Qu’il est agréable de respirer l’intelligence dans une salle de spectacle ! C’est actuellement le cas à la Pépinière théâtre avec la reprise de la pièce de Milan Kundera : « Jacques et son maître ».

Cette pièce, écrite en 1971 à Prague sous l’occupation russe, est une explosion de liberté, de tolérance et d’ouverture dont était privé son auteur. C’est un bijou, indiscret hommage à Diderot, chantre idéal de ces précieuses valeurs.

La pièce est magnifiquement mise en scène par Nicolas Briançon, avec une économie de moyens remarquable, au service du texte et du jeu des comédiens. Et quels comédiens ! Jacques est incarné par Nicolas Briançon lui-même, époustouflant d’aisance et de naturel ; le maître par Yves Pignot, dont la seule présence emplit tout le plateau.

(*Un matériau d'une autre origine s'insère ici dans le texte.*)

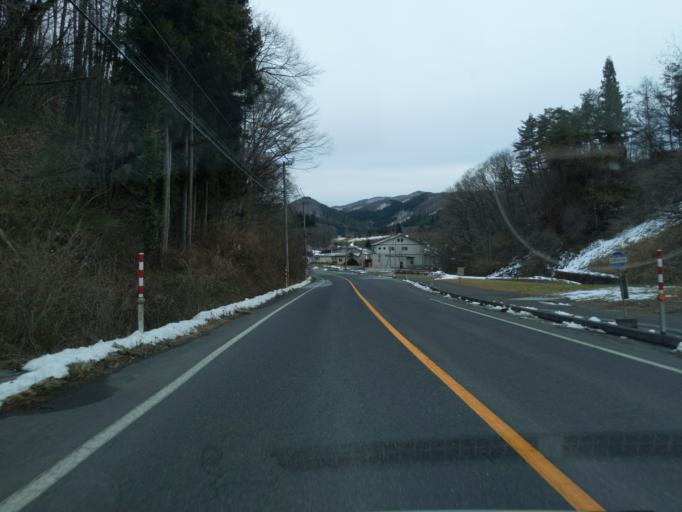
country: JP
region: Iwate
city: Mizusawa
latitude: 39.1222
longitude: 141.2548
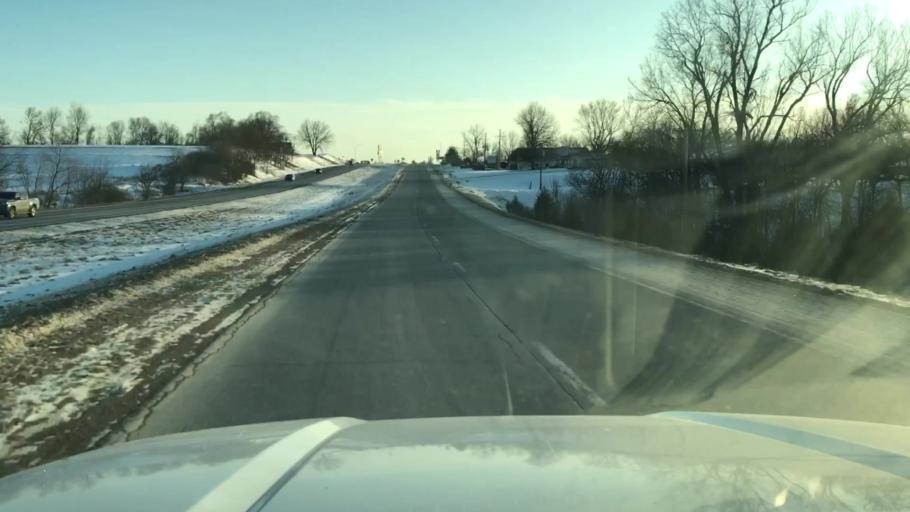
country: US
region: Missouri
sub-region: Andrew County
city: Country Club Village
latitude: 39.8640
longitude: -94.8089
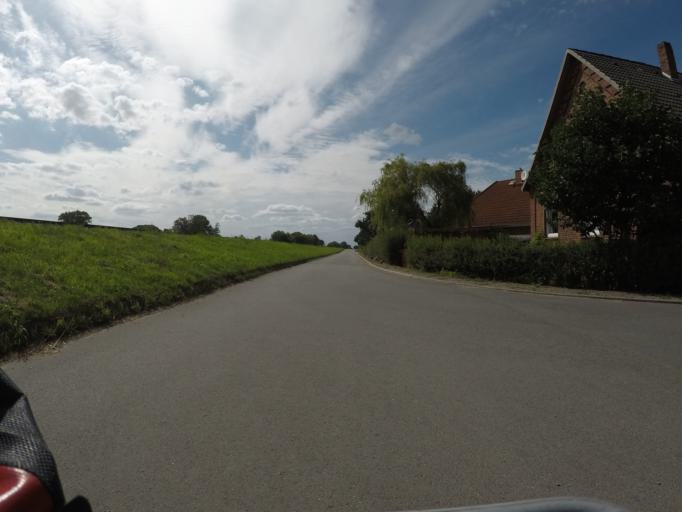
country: DE
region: Lower Saxony
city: Handorf
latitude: 53.3616
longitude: 10.3047
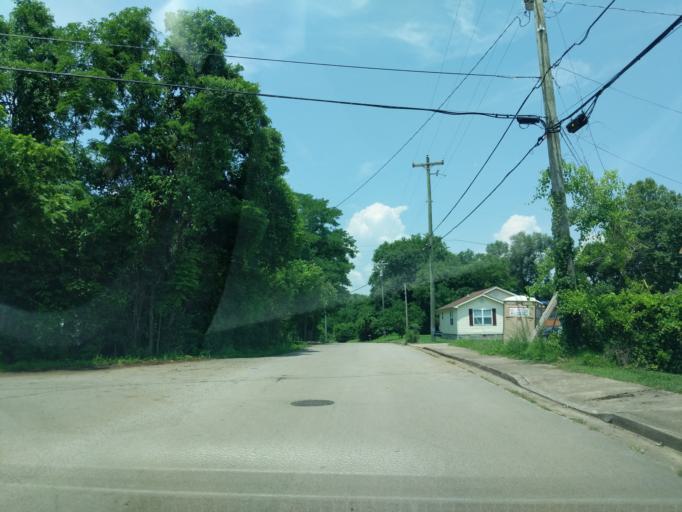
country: US
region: Tennessee
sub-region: Davidson County
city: Lakewood
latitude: 36.2269
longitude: -86.6276
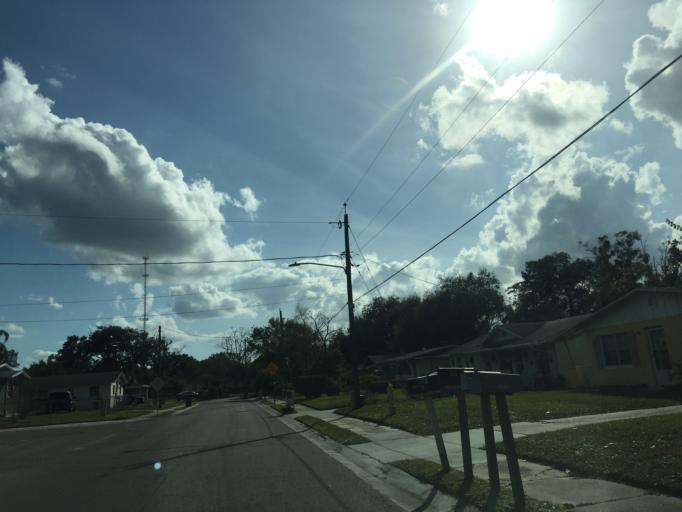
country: US
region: Florida
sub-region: Orange County
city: Eatonville
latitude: 28.6128
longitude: -81.3937
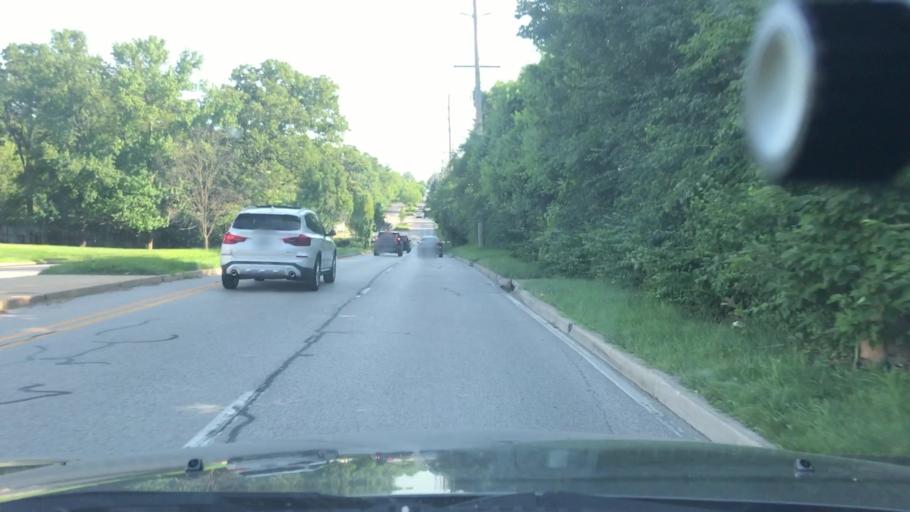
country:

Il est magistral, fragile sous son imposante stature, ingénu dans sa fausse autorité. Le texte semble avoir été écrit pour eux.

Ils ne sont pas seuls en scène comme dans « Jacques le fataliste ». Les personnages évoqués au cours de leur voyage à pied se matérialisent dans des épisodes libertins, des chassés croisés grivois et des duperies féminines et masculines. On trouve ainsi la superbe et émouvante Nathalie Roussel en aubergiste intrigante et une demi-douzaine de comédiens absolument irréprochables.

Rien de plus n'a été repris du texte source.